Cleanup strategy for Release repository

Next Topic
 
classic Classic list List threaded Threaded
16 messages Options
Reply | Threaded
Open this post in threaded view
|

Cleanup strategy for Release repository

Bruno Bonacci

Hi guys,
there is any way to clean up the Release repository from old artifacts?
We deploy in Nexus, not only .jar and .war, but also tar.gz and .rpm (required by our deployment process).
We have a two weeks iteration, and every iteration we release most of our packages.
The consequence is that every two weeks we push in Nexus ~200Mb of artefacts.
The repository is growing very fast, and although there is a task to clean up the old snapshot releases, I haven't found anything for the Release repository. Artifacts older than two iterations are useless because they have been already replaced at least twice.

Does anyone have any suggestion how to cleanup 'automatically' the Release repository?
bye
Bruno
Reply | Threaded
Open this post in threaded view
|

Re: Cleanup strategy for Release repository

Tamás Cservenák
Hi there,

In general, Maven "release" repositories are "carved in stone". What is there is to be left _forever_. So, notion of "old artifact" is undefined in "maven world". Hence, Nexus does not offer anything to support use cases like these out of the box.

How do you solve build reproducibility this way?
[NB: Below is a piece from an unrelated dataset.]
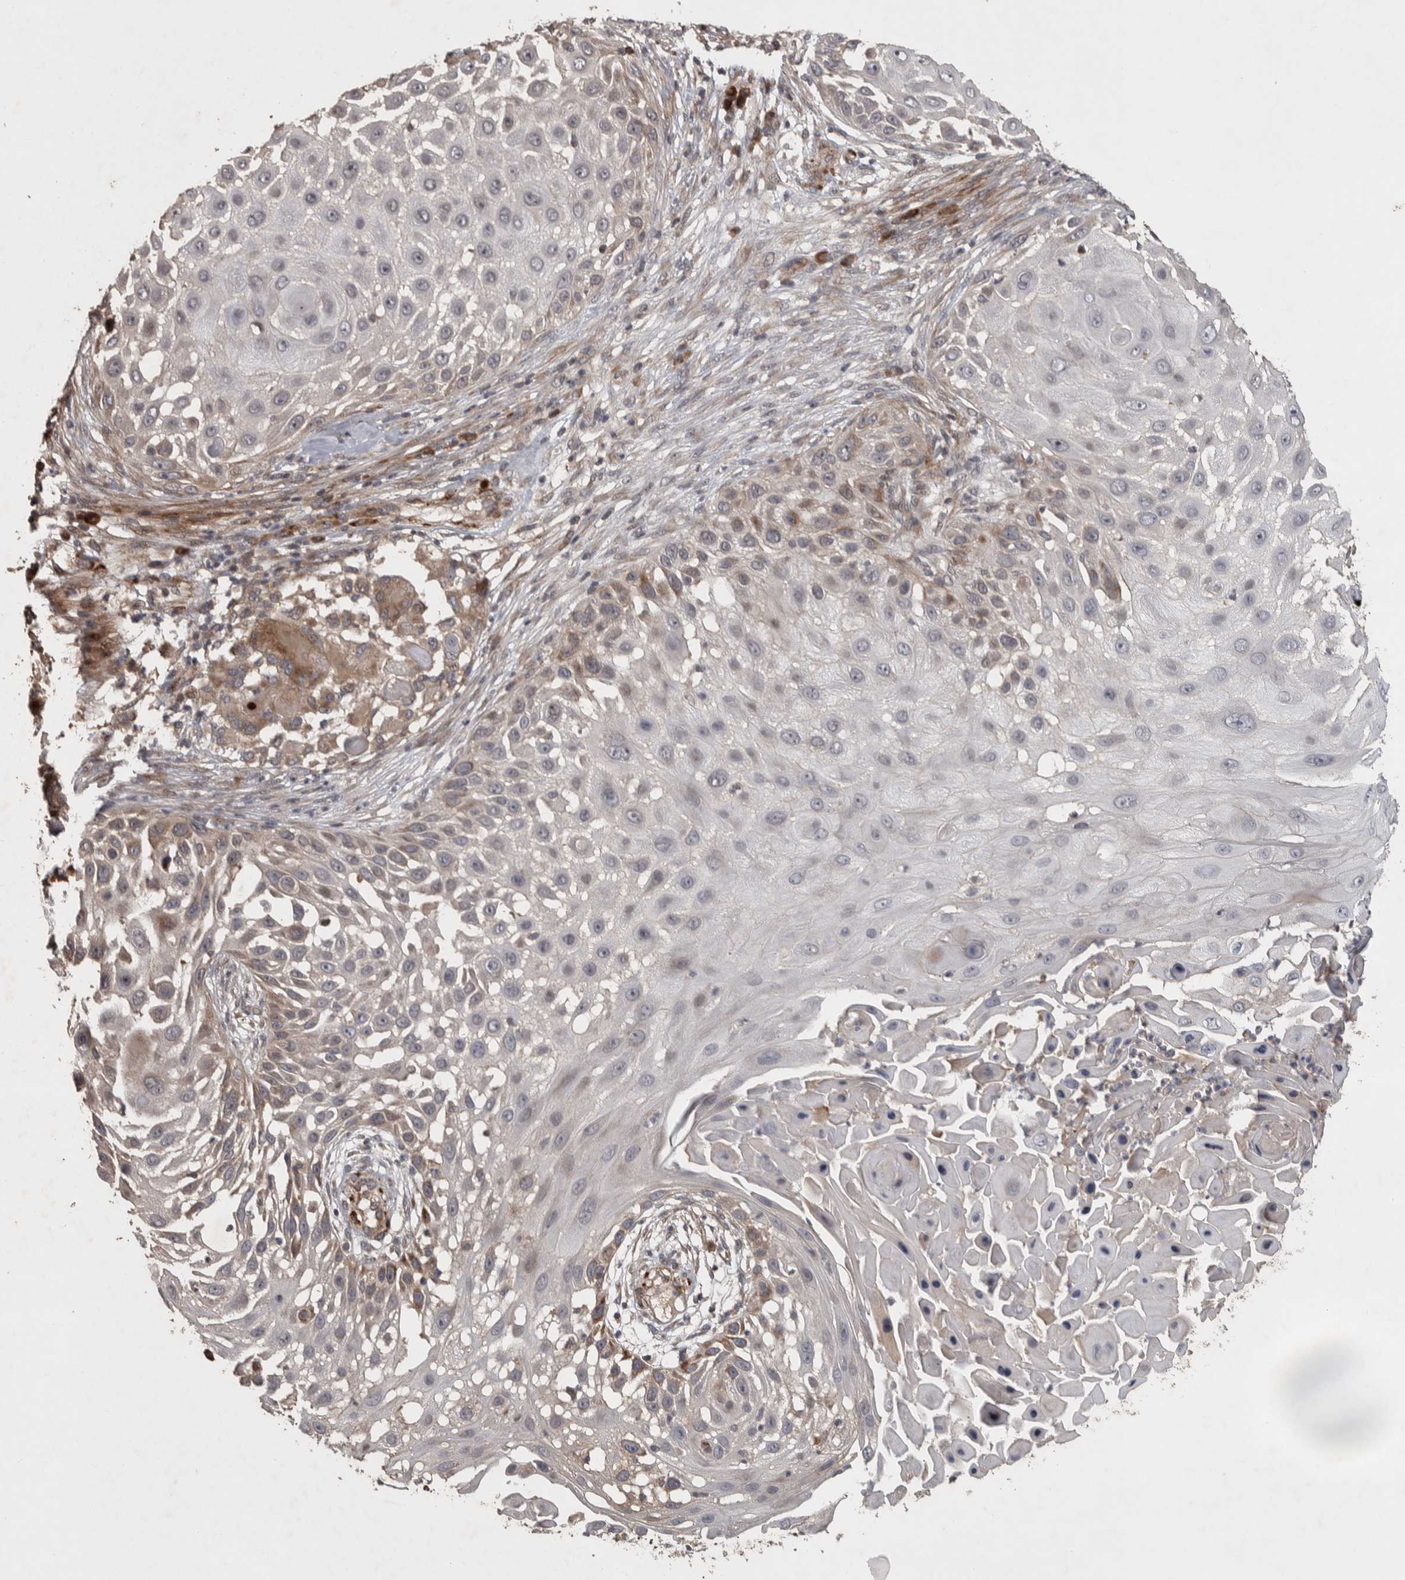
{"staining": {"intensity": "weak", "quantity": "<25%", "location": "cytoplasmic/membranous"}, "tissue": "skin cancer", "cell_type": "Tumor cells", "image_type": "cancer", "snomed": [{"axis": "morphology", "description": "Squamous cell carcinoma, NOS"}, {"axis": "topography", "description": "Skin"}], "caption": "Skin squamous cell carcinoma was stained to show a protein in brown. There is no significant expression in tumor cells.", "gene": "ERAL1", "patient": {"sex": "female", "age": 44}}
Or you don't need to rebuild anything that is "older than two iterations"?

If so, you may consider:

a) using some sort for snapshot repository and deploy snapshots in some controlled manner.
b) divert deployments of those "transient" release artifacts of yours into some "transient" repositories, that is getting created and added to some group at every begin of new iteration, and removed (hence content deleted) at the end or after two weeks of the end of the iteration. Kinda "caterpillar" way. And the group would always offer you the "current" view of all the contents you need.
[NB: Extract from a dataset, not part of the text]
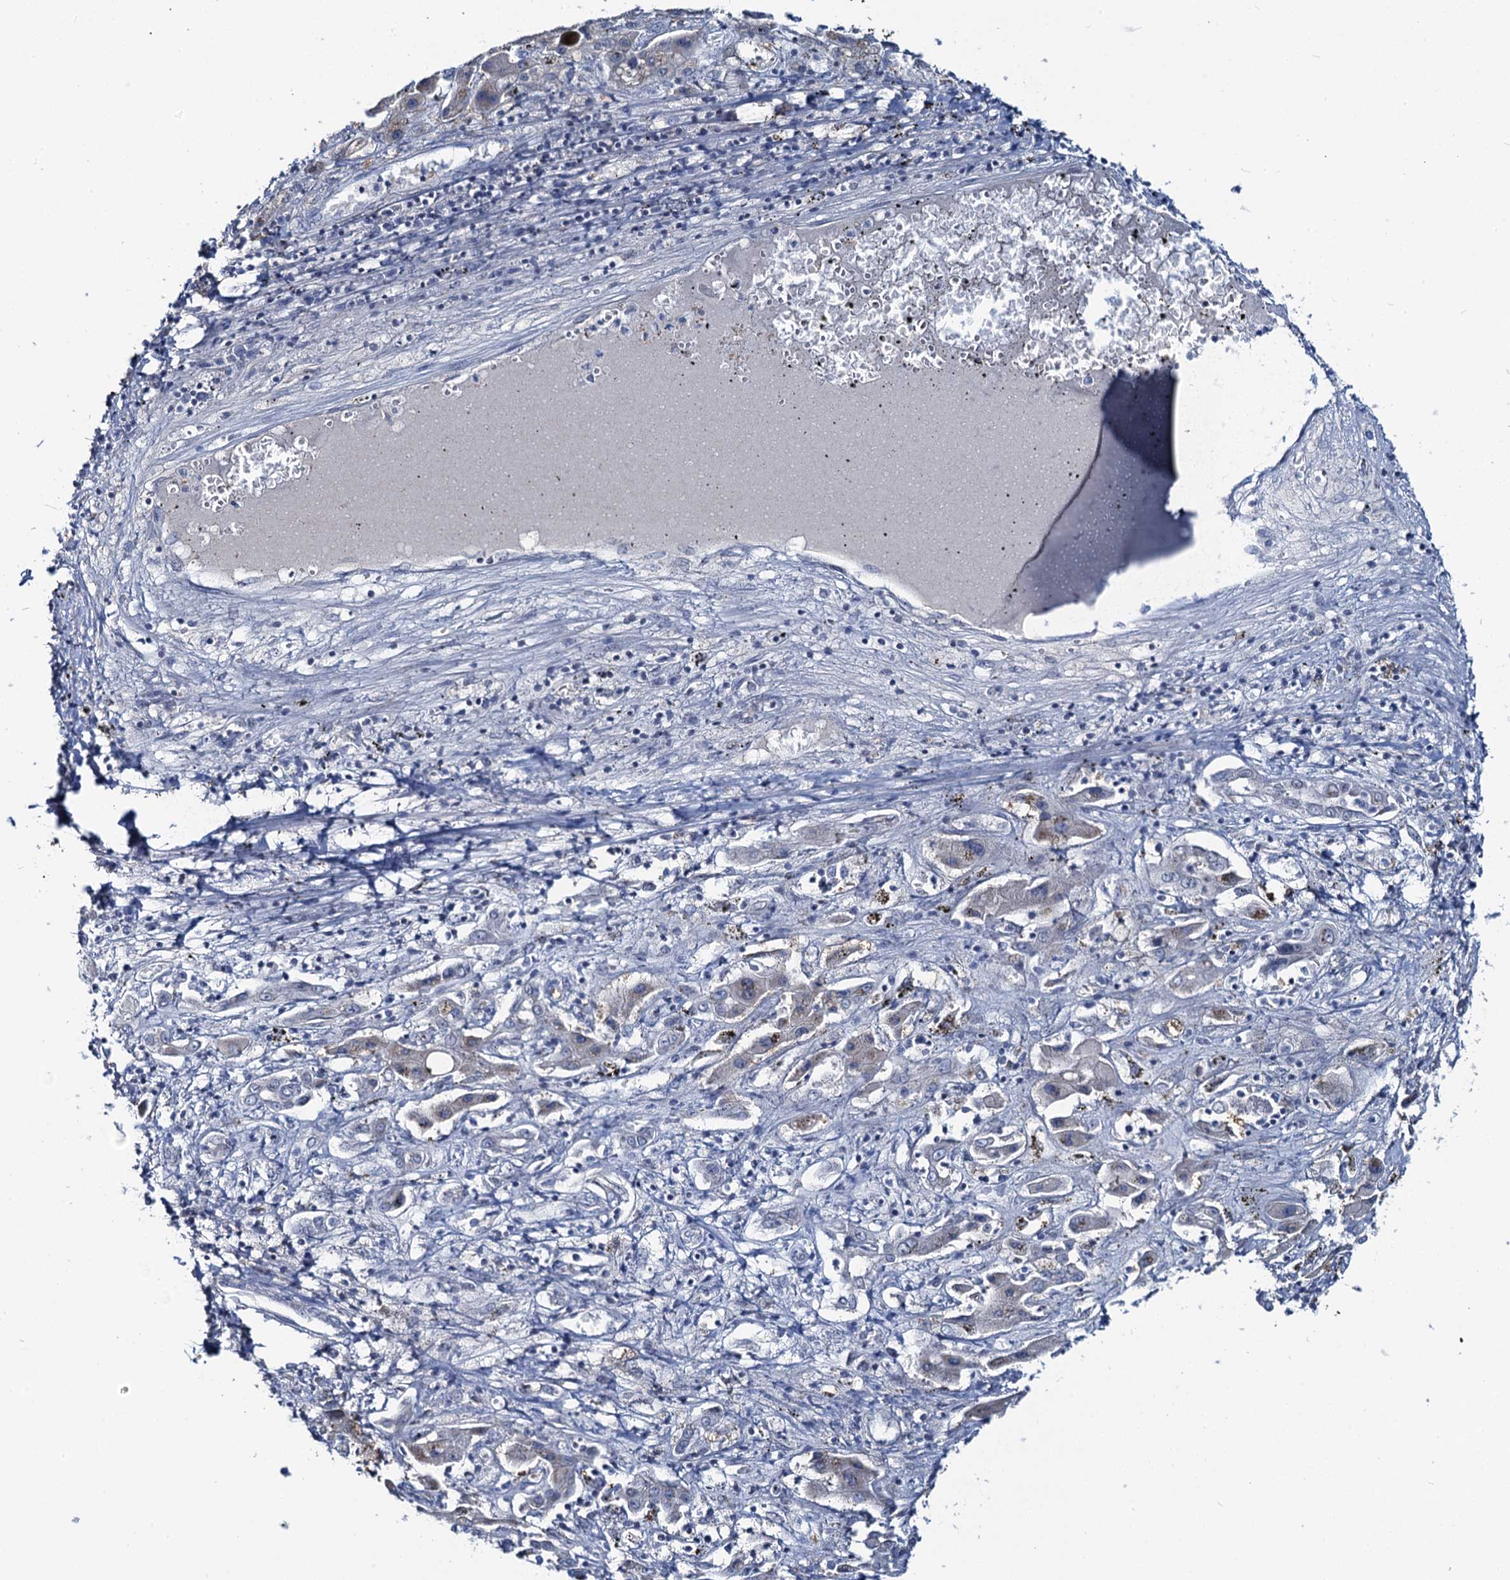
{"staining": {"intensity": "negative", "quantity": "none", "location": "none"}, "tissue": "liver cancer", "cell_type": "Tumor cells", "image_type": "cancer", "snomed": [{"axis": "morphology", "description": "Cholangiocarcinoma"}, {"axis": "topography", "description": "Liver"}], "caption": "Immunohistochemistry (IHC) photomicrograph of neoplastic tissue: human cholangiocarcinoma (liver) stained with DAB displays no significant protein staining in tumor cells. (Stains: DAB immunohistochemistry with hematoxylin counter stain, Microscopy: brightfield microscopy at high magnification).", "gene": "TOX3", "patient": {"sex": "male", "age": 67}}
The "non-transient" releases should be done in "usual" way and should remain "carved in stone".

But again, there are multiple problems with this approach if you use Maven: release artifacts "popping up" and "disappearing" is no-no. Maven will once download them, and will _never_ check for remote change again. This means, you will be left with the burden to maintain your local reposes too (eg. on CI systems, by regularly nuking local repository).




Thanks,
~t~


On Thu, Jul 8, 2010 at 1:41 PM, Bruno Bonacci <[hidden email]> wrote:


Hi guys,
there is any way to clean up the Release repository from old artifacts?
We deploy in Nexus, not only .jar and .war, but also tar.gz and .rpm
(required by our deployment process).
We have a two weeks iteration, and every iteration we release most of our
packages.
The consequence is that every two weeks we push in Nexus ~200Mb of
artefacts.
The repository is growing very fast, and although there is a task to clean
up the old snapshot releases, I haven't found anything for the Release
repository. Artifacts older than two iterations are useless because they
have been already replaced at least twice.
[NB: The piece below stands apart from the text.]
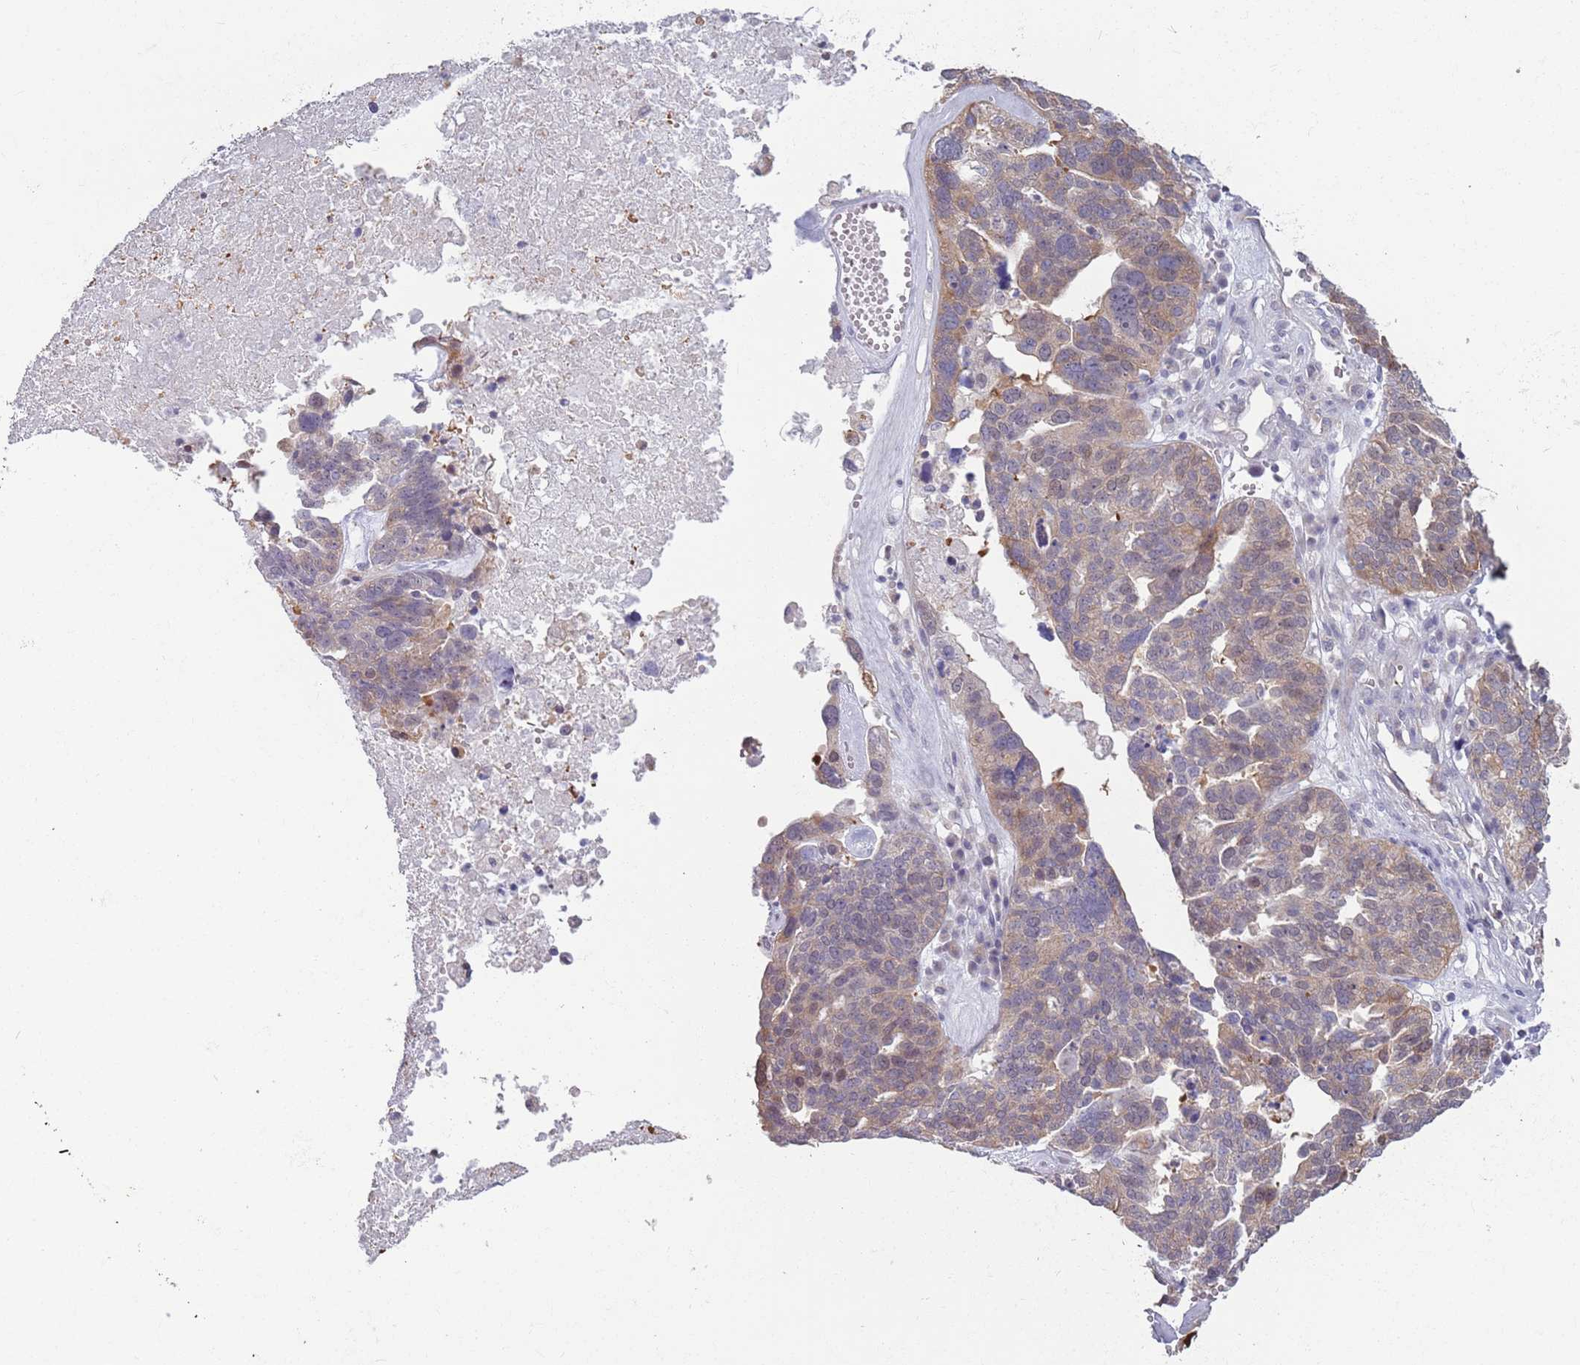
{"staining": {"intensity": "weak", "quantity": "<25%", "location": "cytoplasmic/membranous"}, "tissue": "ovarian cancer", "cell_type": "Tumor cells", "image_type": "cancer", "snomed": [{"axis": "morphology", "description": "Cystadenocarcinoma, serous, NOS"}, {"axis": "topography", "description": "Ovary"}], "caption": "Tumor cells show no significant expression in ovarian serous cystadenocarcinoma. The staining was performed using DAB (3,3'-diaminobenzidine) to visualize the protein expression in brown, while the nuclei were stained in blue with hematoxylin (Magnification: 20x).", "gene": "LDHD", "patient": {"sex": "female", "age": 59}}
Does anyone have any suggestion how to cleanup 'automatically' the Release
repository?
bye
Bruno
--
View this message in context: http://maven.40175.n5.nabble.com/Cleanup-strategy-for-Release-repository-tp1044998p1044998.html
Sent from the Nexus Maven Repository Manager Users List mailing list archive at Nabble.com.

---------------------------------------------------------------------
To unsubscribe, e-mail: [hidden email]
For additional commands, e-mail: [hidden email]


Reply | Threaded
Open this post in threaded view
|

RE: Cleanup strategy for Release repository

Stephen Chamberlain (Collis)
In reply to this post by Bruno Bonacci
Hi Bruno,

I don't think Nexus has a mechanism for this. The philosophy is that snapshot releases represent development builds (i.e. non-released software). This means they can be cleaned up regularly as release versions are deployed. If Nexus were to auto remove release artifacts, you could not guarantee to be able to rebuild a released version of your software (unless you check out your code at a tagged version, rebuild and redeploy, etc).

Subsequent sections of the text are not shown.